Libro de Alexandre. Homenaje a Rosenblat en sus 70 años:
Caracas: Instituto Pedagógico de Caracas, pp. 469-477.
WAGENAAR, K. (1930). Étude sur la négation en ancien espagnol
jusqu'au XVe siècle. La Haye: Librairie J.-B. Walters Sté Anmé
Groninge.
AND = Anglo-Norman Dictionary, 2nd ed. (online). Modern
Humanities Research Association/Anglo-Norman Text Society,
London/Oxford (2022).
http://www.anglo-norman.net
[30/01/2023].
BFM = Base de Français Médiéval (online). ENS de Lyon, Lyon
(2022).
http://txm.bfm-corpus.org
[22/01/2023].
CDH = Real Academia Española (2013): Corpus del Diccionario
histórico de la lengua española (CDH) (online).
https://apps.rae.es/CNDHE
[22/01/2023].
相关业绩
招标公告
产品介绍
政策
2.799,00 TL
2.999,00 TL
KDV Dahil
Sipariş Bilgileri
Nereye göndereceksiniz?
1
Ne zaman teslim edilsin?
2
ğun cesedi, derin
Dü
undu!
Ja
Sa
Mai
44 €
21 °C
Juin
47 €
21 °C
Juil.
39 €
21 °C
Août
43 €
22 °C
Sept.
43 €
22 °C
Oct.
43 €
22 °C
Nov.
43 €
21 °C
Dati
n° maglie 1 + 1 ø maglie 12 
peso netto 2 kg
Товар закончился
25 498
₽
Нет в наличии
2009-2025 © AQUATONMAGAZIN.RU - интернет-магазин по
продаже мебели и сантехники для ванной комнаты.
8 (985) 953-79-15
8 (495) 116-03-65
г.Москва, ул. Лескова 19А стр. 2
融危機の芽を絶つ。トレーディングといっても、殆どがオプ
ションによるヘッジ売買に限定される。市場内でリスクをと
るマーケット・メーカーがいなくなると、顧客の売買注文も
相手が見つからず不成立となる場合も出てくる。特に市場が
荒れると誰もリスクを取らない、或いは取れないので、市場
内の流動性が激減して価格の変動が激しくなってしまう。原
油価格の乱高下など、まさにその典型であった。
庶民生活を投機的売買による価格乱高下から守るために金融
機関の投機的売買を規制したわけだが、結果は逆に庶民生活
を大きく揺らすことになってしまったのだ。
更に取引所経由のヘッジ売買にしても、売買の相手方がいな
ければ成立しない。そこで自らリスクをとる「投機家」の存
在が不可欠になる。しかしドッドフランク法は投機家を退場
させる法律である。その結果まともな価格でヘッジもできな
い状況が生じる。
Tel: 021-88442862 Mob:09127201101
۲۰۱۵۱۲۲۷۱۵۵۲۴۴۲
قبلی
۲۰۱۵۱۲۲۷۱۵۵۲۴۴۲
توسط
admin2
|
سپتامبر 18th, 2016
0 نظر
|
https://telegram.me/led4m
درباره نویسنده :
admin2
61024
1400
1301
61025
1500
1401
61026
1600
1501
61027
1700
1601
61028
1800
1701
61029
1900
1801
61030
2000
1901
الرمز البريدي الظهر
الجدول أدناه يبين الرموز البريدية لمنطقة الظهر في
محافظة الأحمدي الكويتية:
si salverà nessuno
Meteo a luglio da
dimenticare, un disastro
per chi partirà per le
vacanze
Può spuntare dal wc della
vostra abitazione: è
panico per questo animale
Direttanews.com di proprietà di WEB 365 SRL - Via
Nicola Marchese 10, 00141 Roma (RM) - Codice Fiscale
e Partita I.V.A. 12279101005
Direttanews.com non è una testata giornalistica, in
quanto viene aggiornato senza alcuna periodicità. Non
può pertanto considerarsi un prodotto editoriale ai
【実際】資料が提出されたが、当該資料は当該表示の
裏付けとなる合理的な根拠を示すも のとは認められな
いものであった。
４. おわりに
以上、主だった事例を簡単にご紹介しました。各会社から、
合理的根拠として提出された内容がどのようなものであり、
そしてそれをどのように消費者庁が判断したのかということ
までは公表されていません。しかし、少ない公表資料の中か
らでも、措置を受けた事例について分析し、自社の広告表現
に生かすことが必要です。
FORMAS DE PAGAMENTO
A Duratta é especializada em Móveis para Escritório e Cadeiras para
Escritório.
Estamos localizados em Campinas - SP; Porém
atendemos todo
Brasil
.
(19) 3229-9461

- **TASK GOAL**: From where "そしてそれをどのように消費者庁が判断したのかということ" appears to the last line of the listing above, please write out every line exactly; leave out the rest.

- **YOUR SOLUTION**:
そしてそれをどのように消費者庁が判断したのかということ
までは公表されていません。しかし、少ない公表資料の中か
らでも、措置を受けた事例について分析し、自社の広告表現
に生かすことが必要です。
FORMAS DE PAGAMENTO
A Duratta é especializada em Móveis para Escritório e Cadeiras para
Escritório.
Estamos localizados em Campinas - SP; Porém
atendemos todo
Brasil
.
(19) 3229-9461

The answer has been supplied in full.